• _Texto-fonte_

■ ■ ■ ■ ■ ■ ■

Dados da Camargo Corrêa no Brasil podem alimentar inquérito argentino

Documentos indicam pagamentos suspeitos em obra de usina de esgoto perto de Buenos Aires

Emilia Delfino
Buenos Aires

As supostas provas de uma contabilidade paralela mantida pela construtora brasileira Camargo Corrêa encontradas durante a operação Castelo de Areia podem comprometer a construtora em um processo na Argentina por cartelização de obra pública e supostas propinas. 

Os arquivos que Pietro Giavina Bianchi armazenava em um pendrive e em uma pasta verde incluem menções a uma obra-chave da empresa na Argentina, que, segundo investigação da Polícia Federal de São Paulo realizada em 2009 e diversas fontes consultadas pela reportagem, revelam pagamentos suspeitos.

Bianchi é acusado de ser a pessoa que pagava as propinas e doações eleitorais da Camargo Corrêa.

A obra em questão é a estação de tratamento de água Bicentenário. As menções e os documentos foram analisados pelo Investiga Lava Jato, consórcio integrado por jornalistas da Folha, e de Convoca (Peru), Perfil (Argentina) e outros veículos investigativos da América Latina e da África.

Em maio passado, o juiz federal Sebastián Casanello moveu uma ação contra os representantes de todas as empresas que participaram das licitações de duas estações da Aysa (a empresa estatal de água na Argentina) em 2008: os consórcios Camargo-Esuco e Odebrecht-Roggio-Cartellone-Supercemento.

■ ■ ■ ■ ■ ■ ■

• _Registros disponíveis_
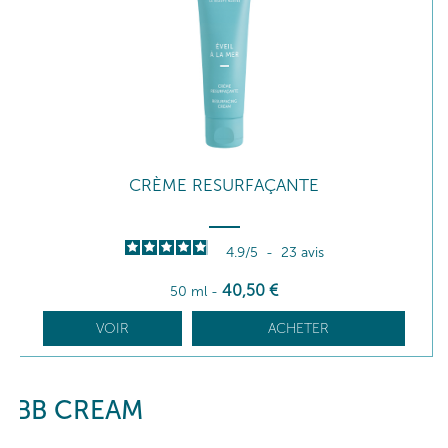
CRÈME RESURFAÇANTE
4.9
/
5
-
23
avis
40
,50
€
50 ml
-
VOIR
ACHETER
BB CREAM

■ ■ ■ ■ ■ ■ ■

• _Exercícios_
1 > Copie do texto sobre a Camargo Corrêa o trecho que começa nas palavras "Os arquivos que" e termina logo após "revelam pagamentos suspeitos.".
2 > Transcreva sem alterações todas as linhas dos registros e deixe as imagens fora da resposta.

• _Respostas_
1 >
Os arquivos que Pietro Giavina Bianchi armazenava em um pendrive e em uma pasta verde incluem menções a uma obra-chave da empresa na Argentina, que, segundo investigação da Polícia Federal de São Paulo realizada em 2009 e diversas fontes consultadas pela reportagem, revelam pagamentos suspeitos.

2 >
CRÈME RESURFAÇANTE
4.9
/
5
-
23
avis
40
,50
€
50 ml
-
VOIR
ACHETER
BB CREAM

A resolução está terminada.